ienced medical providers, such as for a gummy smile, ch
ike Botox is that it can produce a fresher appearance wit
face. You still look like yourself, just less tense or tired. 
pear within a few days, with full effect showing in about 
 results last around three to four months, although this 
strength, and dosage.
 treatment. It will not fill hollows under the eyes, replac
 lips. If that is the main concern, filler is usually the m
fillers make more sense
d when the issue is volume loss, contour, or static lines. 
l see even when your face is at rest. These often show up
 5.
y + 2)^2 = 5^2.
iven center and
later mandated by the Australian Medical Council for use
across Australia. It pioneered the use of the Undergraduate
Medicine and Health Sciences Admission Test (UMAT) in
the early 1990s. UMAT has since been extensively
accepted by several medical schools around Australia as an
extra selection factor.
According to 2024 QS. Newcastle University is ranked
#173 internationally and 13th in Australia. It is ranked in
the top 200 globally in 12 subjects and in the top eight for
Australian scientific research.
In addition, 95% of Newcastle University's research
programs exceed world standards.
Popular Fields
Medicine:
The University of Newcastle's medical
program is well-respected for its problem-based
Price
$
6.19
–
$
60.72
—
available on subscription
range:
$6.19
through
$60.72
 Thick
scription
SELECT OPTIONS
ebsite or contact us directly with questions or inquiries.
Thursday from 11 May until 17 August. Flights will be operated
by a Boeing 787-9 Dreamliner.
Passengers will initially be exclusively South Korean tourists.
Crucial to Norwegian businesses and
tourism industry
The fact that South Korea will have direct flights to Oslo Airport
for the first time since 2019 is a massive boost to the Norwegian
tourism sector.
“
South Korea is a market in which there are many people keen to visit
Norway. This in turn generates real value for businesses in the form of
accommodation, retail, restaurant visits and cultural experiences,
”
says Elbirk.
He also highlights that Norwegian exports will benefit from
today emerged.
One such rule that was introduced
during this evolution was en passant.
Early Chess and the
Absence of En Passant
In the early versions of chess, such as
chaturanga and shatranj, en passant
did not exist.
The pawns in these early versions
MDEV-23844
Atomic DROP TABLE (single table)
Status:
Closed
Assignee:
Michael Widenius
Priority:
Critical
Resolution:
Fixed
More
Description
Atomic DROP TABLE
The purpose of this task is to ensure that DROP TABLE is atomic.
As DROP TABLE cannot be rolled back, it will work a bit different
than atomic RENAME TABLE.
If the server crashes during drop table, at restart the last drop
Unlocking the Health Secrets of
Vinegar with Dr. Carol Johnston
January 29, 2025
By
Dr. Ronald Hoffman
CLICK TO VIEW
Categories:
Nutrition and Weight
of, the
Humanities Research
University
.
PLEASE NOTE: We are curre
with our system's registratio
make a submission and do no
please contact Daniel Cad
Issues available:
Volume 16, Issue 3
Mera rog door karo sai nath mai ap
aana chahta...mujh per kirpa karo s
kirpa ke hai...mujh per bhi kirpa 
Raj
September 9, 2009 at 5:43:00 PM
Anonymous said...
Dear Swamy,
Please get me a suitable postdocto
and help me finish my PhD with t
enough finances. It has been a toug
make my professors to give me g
------------
▶ _What is needed_: In the data above, tally the lines that contain the string "South" and give that figure alone.

▶ _Answer space_: 3